__Passage extrait__:
▬▬▬
Sommes-nous trop centrés sur nous-mêmes ? Réflexion sur la conscience et le monde

C’est un peu difficile aujourd’hui, depuis le réveil. Il y a des jours comme ça, je n’ai pas pris de dîner hier soir, par « faute de temps », et ça doit certainement jouer sur la fatigue.

C’est aussi une journée nuageuse ce matin, et si je peux apercevoir au loin depuis mon balcon quelques lueurs d’un soleil qui pourrait éclairer ma matinée, c’est le gris des nuages qui finit par l’emporter.

J’évitais de regarder les news auparavant. Trop de « négativité, le « laisse moi tranquille, moi aussi j’ai des problèmes » du spectacle de Gad Elmaleh. Mais là encore, c’est un cercle vicieux : on se voile la face des problèmes ailleurs, parce que nos propres problèmes sont plus importants.

Bien sûr, on ne peut pas aider les autres si on ne s’aide pas soi-même d’abord. Mais n’y-a-t-il pas un juste milieu, moi qui prône l’équilibre en plus, en ce qui concerne les priorités?

C’est souvent du tout ou rien, soit on regarde ce qui se passe, ça nous met le cafard, et on arrête. Soit on les regarde tellement qu’on devient obnubilé par elles, on ne pense plus qu’à ça.

Juste en passant sur le Monde,

Qu’est-ce qu’être français?

Pourquoi jamais de débat « Qu’est-ce qu’être humain? »

Parce que ça ne nous intéresse pas. On veut du concret, on veut des choses qui nous rapportent. Aider ou penser à une personne en détresse à l’autre bout de la planète, qu’est-ce que ça va m’apporter. Toujours moi, moi, moi et encore plus de moi.
▬▬▬
__Consigne__: Poursuivez la réflexion sur le repli sur soi en reprenant juste après la phrase « Toujours moi, moi, moi et encore plus de moi. » Les enregistrements qui suivent ne sont pas nécessaires.
▬▬▬
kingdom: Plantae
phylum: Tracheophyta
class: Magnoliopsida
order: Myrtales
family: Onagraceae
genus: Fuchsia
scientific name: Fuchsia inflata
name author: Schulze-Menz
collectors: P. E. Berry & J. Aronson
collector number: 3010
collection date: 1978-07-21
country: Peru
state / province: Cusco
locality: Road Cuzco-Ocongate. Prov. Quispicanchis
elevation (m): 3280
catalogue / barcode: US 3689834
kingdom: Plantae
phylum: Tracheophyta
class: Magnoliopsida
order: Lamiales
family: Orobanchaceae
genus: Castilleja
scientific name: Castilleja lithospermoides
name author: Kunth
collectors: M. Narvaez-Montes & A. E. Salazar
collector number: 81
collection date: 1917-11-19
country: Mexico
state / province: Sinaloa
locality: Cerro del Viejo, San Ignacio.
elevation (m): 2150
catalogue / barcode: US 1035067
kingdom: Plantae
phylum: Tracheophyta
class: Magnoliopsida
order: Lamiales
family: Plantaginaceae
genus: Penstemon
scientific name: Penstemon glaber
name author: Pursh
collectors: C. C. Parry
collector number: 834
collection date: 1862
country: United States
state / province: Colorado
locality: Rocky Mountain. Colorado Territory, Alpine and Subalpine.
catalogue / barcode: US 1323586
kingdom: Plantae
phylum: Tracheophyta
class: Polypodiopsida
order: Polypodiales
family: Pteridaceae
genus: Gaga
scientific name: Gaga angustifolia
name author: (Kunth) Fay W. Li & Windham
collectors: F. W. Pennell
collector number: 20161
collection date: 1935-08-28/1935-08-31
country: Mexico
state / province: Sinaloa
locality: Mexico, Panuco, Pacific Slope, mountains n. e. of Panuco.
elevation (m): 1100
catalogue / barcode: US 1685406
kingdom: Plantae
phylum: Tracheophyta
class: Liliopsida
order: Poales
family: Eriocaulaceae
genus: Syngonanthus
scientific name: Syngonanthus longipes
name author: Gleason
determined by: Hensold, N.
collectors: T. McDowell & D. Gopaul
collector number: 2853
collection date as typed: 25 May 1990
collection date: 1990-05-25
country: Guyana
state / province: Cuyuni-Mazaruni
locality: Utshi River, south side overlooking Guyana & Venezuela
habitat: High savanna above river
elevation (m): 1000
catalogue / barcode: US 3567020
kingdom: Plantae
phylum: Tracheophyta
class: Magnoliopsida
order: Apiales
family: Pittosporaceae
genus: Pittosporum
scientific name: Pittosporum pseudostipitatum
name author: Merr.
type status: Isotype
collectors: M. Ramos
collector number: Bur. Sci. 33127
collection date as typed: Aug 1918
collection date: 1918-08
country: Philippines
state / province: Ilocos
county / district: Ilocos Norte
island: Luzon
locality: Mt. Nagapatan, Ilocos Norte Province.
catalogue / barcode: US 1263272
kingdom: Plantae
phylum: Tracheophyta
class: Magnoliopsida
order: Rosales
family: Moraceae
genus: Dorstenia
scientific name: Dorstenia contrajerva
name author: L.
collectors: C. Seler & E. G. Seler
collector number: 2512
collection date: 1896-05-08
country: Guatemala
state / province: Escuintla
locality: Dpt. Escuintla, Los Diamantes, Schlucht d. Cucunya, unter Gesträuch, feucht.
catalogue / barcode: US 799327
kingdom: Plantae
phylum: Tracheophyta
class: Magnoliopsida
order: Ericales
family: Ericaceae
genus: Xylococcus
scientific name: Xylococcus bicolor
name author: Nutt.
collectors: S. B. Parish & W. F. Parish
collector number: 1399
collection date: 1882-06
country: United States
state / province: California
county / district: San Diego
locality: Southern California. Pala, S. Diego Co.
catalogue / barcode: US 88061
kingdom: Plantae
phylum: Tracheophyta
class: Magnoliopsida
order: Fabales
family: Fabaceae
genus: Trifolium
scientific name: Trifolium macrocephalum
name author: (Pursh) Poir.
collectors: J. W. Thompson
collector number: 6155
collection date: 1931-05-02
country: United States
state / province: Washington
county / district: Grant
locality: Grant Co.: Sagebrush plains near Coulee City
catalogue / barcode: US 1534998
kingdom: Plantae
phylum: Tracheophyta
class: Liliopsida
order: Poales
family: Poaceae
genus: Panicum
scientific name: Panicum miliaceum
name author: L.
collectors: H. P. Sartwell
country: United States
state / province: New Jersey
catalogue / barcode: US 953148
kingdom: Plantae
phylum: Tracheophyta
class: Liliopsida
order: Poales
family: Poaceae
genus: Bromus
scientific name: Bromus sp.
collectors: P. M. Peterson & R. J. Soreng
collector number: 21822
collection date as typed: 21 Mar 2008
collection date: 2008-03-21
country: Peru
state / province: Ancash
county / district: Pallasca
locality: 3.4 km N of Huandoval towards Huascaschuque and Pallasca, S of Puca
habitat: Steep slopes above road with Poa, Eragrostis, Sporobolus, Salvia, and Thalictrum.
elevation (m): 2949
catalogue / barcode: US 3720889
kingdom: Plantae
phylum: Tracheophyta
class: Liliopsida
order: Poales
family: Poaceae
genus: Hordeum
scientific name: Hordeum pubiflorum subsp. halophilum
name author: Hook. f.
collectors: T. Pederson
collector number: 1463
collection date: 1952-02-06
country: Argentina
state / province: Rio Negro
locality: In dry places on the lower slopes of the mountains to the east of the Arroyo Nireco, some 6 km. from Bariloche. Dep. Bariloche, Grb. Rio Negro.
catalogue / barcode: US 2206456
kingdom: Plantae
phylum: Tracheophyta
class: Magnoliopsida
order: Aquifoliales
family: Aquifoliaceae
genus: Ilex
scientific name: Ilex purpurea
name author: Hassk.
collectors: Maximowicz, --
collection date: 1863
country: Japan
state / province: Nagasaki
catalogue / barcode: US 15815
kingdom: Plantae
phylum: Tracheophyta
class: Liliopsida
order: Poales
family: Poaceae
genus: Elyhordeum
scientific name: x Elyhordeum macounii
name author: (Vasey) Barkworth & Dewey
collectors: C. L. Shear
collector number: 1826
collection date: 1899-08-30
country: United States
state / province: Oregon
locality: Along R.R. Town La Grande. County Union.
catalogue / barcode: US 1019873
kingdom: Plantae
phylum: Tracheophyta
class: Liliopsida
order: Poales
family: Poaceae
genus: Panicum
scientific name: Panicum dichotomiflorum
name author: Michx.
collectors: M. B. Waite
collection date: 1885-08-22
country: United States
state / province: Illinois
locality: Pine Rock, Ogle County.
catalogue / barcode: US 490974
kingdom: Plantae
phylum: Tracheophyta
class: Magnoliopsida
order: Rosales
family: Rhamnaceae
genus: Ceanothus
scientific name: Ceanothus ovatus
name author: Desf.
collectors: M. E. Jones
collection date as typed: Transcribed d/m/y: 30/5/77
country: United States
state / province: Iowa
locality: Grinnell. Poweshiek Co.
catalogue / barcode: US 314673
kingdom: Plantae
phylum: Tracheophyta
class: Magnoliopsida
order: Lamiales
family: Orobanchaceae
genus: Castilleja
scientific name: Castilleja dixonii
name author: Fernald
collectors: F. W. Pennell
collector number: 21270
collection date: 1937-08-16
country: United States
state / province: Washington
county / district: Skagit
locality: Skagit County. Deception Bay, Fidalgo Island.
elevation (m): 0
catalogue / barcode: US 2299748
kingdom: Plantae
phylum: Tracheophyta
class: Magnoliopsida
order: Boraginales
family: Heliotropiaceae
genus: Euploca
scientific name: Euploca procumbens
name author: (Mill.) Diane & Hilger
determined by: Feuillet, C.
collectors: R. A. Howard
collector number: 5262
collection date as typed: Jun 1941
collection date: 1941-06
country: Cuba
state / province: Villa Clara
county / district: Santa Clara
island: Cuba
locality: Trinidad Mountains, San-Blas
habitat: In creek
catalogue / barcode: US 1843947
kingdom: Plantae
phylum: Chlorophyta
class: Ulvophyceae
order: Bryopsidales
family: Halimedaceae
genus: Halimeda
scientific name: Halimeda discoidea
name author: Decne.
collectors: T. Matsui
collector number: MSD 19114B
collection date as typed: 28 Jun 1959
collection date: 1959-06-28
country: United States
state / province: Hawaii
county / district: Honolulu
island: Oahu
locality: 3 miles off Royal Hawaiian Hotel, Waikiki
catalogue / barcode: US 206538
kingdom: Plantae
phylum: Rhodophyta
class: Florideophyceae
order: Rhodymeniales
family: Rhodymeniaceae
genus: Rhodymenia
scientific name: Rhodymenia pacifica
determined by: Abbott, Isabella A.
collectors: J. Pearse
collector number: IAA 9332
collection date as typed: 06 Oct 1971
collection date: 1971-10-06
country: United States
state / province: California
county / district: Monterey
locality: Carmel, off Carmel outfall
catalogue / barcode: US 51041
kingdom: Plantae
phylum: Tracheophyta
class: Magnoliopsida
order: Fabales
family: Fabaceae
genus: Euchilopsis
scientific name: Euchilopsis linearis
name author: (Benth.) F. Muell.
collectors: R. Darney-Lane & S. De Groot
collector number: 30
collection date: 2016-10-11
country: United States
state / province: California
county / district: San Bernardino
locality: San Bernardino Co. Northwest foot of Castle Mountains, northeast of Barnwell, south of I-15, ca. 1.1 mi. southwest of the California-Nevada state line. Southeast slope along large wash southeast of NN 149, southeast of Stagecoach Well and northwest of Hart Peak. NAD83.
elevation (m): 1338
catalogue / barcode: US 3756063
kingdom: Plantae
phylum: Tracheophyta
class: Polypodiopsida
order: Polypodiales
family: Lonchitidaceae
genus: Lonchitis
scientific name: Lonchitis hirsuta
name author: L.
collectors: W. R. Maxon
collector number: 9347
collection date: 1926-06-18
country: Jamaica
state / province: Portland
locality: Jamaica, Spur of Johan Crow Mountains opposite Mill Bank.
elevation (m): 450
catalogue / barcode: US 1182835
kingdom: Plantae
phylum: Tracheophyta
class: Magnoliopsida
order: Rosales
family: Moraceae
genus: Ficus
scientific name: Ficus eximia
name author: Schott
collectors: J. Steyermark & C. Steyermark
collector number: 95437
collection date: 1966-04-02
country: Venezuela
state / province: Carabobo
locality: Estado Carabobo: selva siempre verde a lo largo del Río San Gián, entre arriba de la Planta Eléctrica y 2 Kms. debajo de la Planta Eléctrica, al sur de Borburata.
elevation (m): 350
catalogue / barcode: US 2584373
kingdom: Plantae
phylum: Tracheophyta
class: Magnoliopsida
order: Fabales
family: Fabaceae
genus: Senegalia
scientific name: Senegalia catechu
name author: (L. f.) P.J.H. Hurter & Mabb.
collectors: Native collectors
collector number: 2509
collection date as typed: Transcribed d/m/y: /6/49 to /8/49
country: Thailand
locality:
▬▬▬
__Résultat attendu__:
Parce que d’y penser nous force à être mal à l’aise. Et on aime pas ça, être mal à l’aise. On préfère ne pas y penser, se dire que c’est comme ça. Qu’on y peut rien de toute façon.

Que ce sont les élites qui doivent changer.

Et pourquoi le feraient-ils? Le faire serait se jeter des batons dans leurs propres roues. Et vous ne le feriez pas à leur place. Pour la plupart.

On ne devient pas ultra riche ou puissant par des actes de bonté et de philanthropie. Cela se saurait.

Et pour être franc, si à l’heure actuelle, les richesses étaient redistribuées « équitablement », et que l’équilibre était atteint, la faiblesse de la prise de conscience de la majorité des gens fera rebasculer la balance instantanément.

La seule solution pour une paix durable, globale, et des efforts pour la planète est d’enfin, permettre aux masses de prendre plus de conscience.

On comprend maintenant que notre cerveau et son bien-être est une clé pour développer notre conscience.

La seule question qui subsiste est simple : qui finalement a réellement envie de faire l’effort?